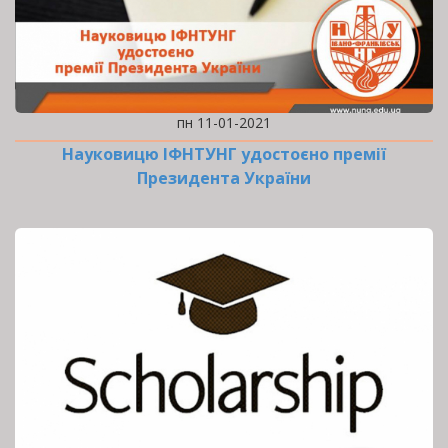
пн 11-01-2021
Науковицю ІФНТУНГ удостоєно премії
Президента України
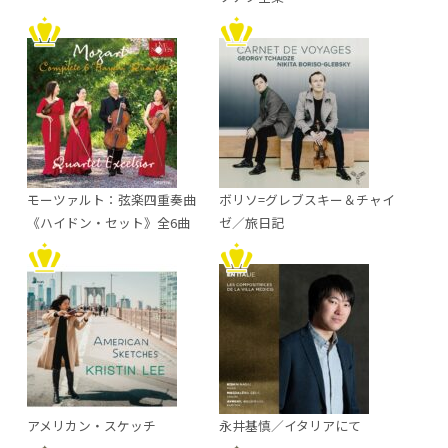
モーツァルト：弦楽四重奏曲
ボリソ=グレブスキー＆チャイ
《ハイドン・セット》全6曲
ゼ／旅日記
アメリカン・スケッチ
永井基慎／イタリアにて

What to work on >> Rewrite the lines from the one containing "モーツァルト：弦楽四重奏曲" through the end of the records, substituting "ピアノ協奏曲" for "弦楽四重奏曲" and leaving everything else unchanged.

Your solution >>
モーツァルト：ピアノ協奏曲
ボリソ=グレブスキー＆チャイ
《ハイドン・セット》全6曲
ゼ／旅日記
アメリカン・スケッチ
永井基慎／イタリアにて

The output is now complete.